Neural Networks Are For Hacking
In the idealized version of software development, programmers are applied mathematicians. The development process starts with a rigorous specification. Then the software is written and there is a proof that demonstrates the code implements the specification.
This conception of programmers, probably originates from the 60s, when software development practices were disseminated through academic papers and programmers were seen as PhD math geniuses.
As the discipline of programming moved out of academy and was adopted by hobbyists, this view changed. Programmers were no longer mathematicians; they were builders.
Programming went from a science to a craft. Millions learned to program and software transformed the world.
In this transition, something was lost. Programs went from algorithms that could be verified, to large systems, with no specification that could only be understood through their emergent dynamic behavior.
We traded limited functionality we could understand deeply, for wide-reaching, powerful tools so complex we can’t ever hope to completely comprehend them fully.

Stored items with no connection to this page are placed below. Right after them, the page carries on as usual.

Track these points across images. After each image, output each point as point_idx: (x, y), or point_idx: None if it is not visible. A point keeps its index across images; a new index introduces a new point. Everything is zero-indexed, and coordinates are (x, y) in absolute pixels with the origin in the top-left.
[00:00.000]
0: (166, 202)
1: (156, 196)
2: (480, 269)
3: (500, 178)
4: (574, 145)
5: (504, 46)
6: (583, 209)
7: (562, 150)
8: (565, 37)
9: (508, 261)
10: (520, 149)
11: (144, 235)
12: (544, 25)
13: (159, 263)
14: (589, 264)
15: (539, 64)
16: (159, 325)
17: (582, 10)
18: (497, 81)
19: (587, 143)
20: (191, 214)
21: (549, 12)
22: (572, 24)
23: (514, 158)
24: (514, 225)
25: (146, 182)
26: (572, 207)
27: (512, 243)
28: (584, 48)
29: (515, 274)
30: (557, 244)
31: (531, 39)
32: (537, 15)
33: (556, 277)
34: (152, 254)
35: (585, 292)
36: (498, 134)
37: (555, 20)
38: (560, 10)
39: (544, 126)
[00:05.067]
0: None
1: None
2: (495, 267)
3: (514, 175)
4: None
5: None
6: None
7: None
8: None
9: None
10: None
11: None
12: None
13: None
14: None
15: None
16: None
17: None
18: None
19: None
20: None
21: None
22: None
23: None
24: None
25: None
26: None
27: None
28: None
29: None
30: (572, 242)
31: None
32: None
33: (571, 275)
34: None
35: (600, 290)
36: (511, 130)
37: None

Neural Networks are a Craft
Piggybacking off fast matrix multiplication via modern GPUs, neural networks have become the state-of-the-art solution to numerous difficult problems. What they lack in fundamental rigor, they have made up in speed and flexibility.
From the outside, AI seems like a complex mathematical endevour. For one, everyone seems to hold a PhD that makes them. They use complex math like tensors and stochastic gradient descent. New developments are published in academic papers, etc, etc. It is all very reminiscent of 1960s software development. There is an academic pretense around AI methods that makes them seem more complex than they really are.

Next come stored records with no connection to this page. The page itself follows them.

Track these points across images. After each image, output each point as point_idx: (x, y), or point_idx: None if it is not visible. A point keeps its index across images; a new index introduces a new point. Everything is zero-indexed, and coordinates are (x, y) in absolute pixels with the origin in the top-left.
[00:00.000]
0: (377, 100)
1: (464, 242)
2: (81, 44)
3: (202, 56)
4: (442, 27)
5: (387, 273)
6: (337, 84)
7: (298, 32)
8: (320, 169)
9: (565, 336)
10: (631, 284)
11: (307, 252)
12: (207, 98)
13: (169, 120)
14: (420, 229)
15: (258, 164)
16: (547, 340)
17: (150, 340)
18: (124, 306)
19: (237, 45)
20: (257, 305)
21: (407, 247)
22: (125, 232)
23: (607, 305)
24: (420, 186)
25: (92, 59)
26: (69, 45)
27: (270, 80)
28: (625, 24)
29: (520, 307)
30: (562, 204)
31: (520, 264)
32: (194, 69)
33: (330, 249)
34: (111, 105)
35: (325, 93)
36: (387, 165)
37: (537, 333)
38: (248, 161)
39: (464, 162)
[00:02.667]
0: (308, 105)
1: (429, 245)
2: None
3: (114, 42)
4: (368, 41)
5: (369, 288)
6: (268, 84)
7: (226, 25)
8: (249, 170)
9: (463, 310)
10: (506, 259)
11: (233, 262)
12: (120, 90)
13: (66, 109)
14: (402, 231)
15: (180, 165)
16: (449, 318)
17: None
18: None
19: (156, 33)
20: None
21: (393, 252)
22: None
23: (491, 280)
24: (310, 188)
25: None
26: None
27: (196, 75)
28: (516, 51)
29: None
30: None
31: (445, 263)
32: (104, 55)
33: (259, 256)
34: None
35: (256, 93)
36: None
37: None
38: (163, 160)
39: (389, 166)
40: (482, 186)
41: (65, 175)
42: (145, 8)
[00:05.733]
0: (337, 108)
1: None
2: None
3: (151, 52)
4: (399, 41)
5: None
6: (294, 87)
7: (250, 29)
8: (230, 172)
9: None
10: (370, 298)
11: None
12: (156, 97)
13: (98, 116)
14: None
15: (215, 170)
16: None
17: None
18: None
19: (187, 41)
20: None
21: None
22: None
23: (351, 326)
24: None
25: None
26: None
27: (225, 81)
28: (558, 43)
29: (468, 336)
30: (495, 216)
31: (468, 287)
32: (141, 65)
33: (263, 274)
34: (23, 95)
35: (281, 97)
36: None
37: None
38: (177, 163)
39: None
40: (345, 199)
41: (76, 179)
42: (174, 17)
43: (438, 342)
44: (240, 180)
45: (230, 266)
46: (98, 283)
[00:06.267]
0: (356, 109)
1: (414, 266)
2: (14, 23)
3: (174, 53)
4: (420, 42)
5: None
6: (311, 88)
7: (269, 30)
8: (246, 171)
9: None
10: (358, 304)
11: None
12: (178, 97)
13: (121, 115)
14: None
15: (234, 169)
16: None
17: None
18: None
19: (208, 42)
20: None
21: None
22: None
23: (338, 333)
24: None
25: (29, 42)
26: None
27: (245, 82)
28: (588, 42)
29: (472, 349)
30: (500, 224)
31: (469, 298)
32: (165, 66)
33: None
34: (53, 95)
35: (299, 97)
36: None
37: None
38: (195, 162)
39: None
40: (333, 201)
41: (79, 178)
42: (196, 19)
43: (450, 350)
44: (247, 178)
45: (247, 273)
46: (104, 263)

I think what we are seeing now with AI is similar to what happened in the 80s and 90s with programming in general. Instead of having a few PhDs solve a limited number of simple problems very precisely, the floodgates have been opened to a wide swath of the world, to solve a larger number of problems.

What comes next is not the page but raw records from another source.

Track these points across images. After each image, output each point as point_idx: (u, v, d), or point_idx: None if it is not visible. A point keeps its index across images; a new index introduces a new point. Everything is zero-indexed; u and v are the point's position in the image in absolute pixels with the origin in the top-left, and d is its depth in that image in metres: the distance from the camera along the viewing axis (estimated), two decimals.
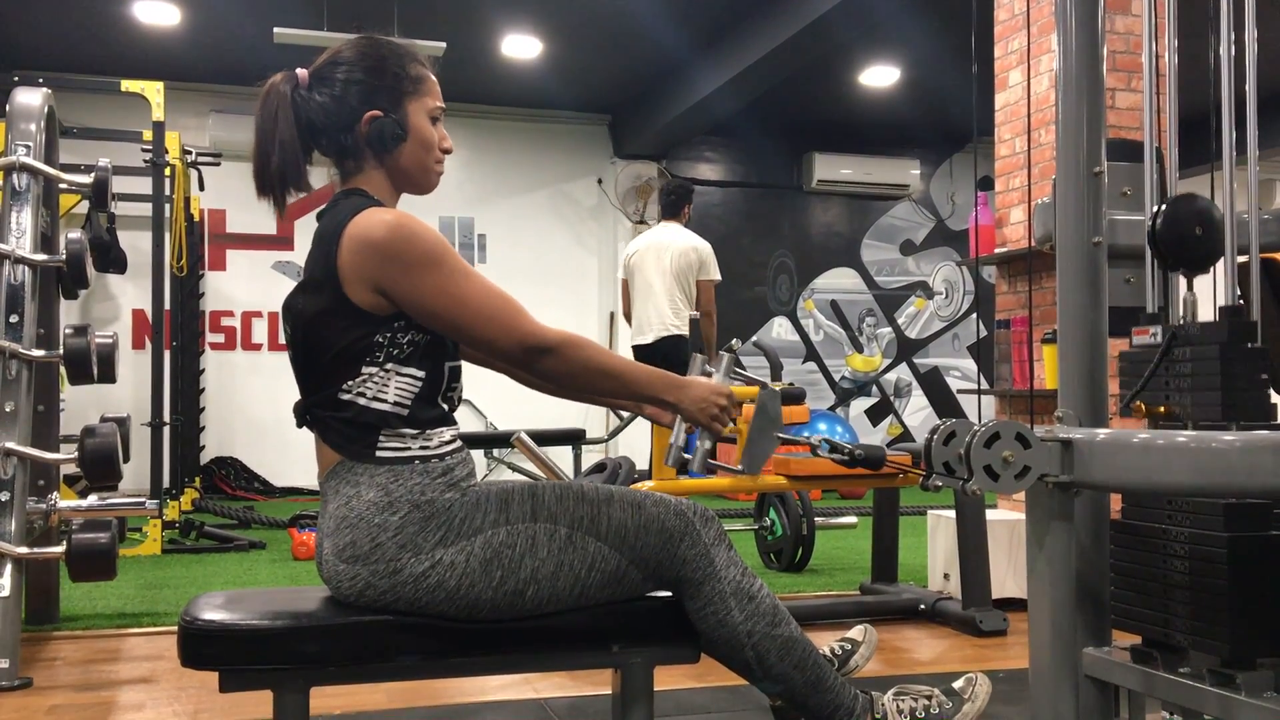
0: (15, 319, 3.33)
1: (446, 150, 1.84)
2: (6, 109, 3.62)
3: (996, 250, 4.77)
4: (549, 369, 1.71)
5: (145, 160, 5.59)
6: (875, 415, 10.12)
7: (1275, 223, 2.15)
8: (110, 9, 6.91)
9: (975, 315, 10.09)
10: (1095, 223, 1.82)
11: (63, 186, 3.81)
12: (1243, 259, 1.71)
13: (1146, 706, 1.78)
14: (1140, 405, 1.69)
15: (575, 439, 5.37)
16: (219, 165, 7.03)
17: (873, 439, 9.71)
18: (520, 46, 7.68)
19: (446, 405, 1.76)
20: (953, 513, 3.79)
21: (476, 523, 1.69)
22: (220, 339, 8.60)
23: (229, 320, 8.64)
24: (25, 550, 3.14)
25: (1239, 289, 1.70)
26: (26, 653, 3.21)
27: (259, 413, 8.42)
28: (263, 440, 8.38)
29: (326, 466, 1.72)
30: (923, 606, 3.81)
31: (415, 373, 1.70)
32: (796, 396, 3.68)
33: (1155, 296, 1.78)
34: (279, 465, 8.39)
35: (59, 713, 2.76)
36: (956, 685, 1.96)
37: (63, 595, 3.85)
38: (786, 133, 9.61)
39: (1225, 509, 1.58)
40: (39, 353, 3.36)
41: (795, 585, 4.46)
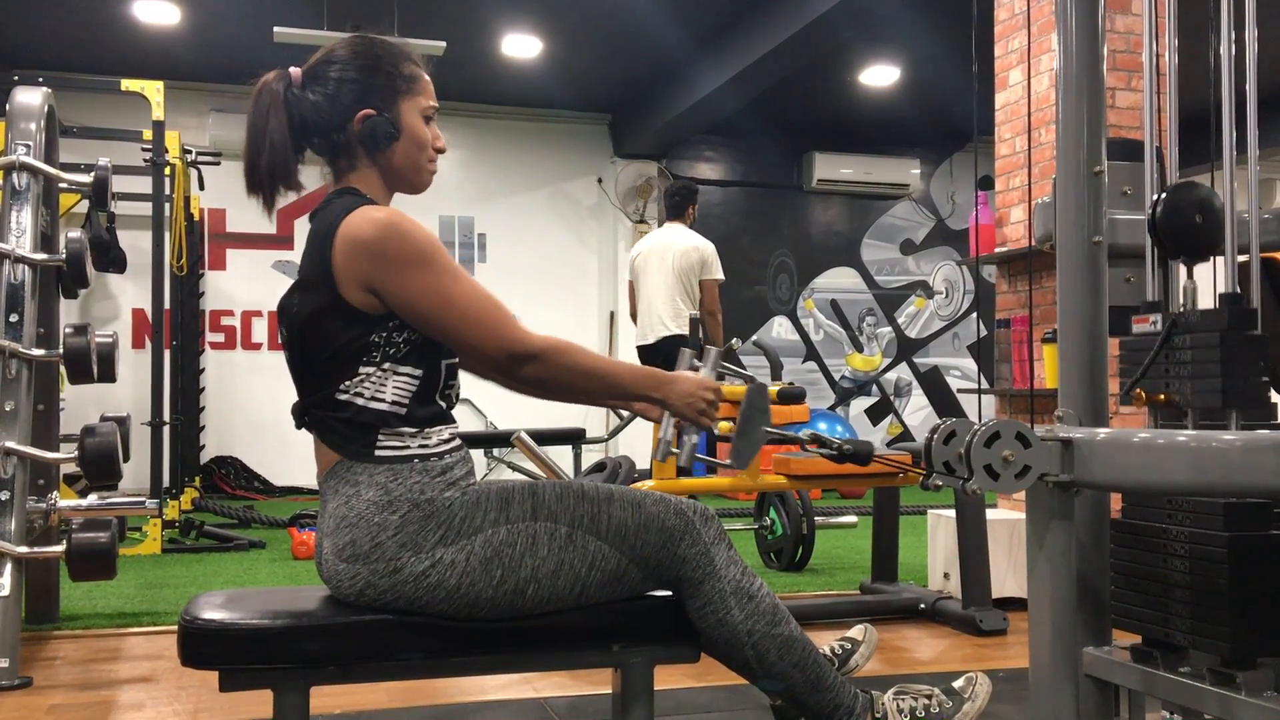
0: (15, 318, 3.33)
1: (440, 149, 1.84)
2: (6, 108, 3.62)
3: (997, 249, 4.77)
4: (534, 375, 1.70)
5: (145, 159, 5.60)
6: (875, 415, 10.12)
7: (1275, 222, 2.14)
8: (110, 8, 6.91)
9: (975, 315, 10.09)
10: (1095, 222, 1.82)
11: (63, 186, 3.80)
12: (1243, 258, 1.71)
13: (1147, 706, 1.78)
14: (1140, 393, 1.69)
15: (575, 438, 5.36)
16: (219, 164, 7.03)
17: (873, 438, 9.71)
18: (520, 46, 7.68)
19: (444, 403, 1.76)
20: (953, 512, 3.79)
21: (477, 522, 1.68)
22: (220, 338, 8.60)
23: (229, 319, 8.64)
24: (25, 549, 3.14)
25: (1239, 288, 1.69)
26: (26, 652, 3.21)
27: (259, 412, 8.42)
28: (262, 439, 8.38)
29: (326, 466, 1.72)
30: (923, 606, 3.81)
31: (412, 371, 1.70)
32: (796, 396, 3.67)
33: (1155, 288, 1.78)
34: (279, 465, 8.38)
35: (59, 712, 2.76)
36: (957, 685, 1.96)
37: (63, 594, 3.85)
38: (786, 132, 9.61)
39: (1225, 508, 1.57)
40: (39, 352, 3.36)
41: (795, 585, 4.46)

Again, we are making a trade. In theory, we can get the best results by carefully deriving a custom mathematical model and then using something like Hamoltian Monte Carlo to fit the parameters, but this difficult and doesn’t scale. We trade an understandable model that works incredibly well for simple problems, for a more practical approach we can use to solve a much larger number of ill-posed problems well enough.
FAFO
Neural networks are less a precise mathematical solution to a problem, and a more fuzzy way to program. They’re useful when errors are tolerable, and it is not clear how to write a direct algorithm. Just like with regular programming, there often isn’t a right answer. There is merely a solution that might work for your purposes and to know for sure you have to try it out.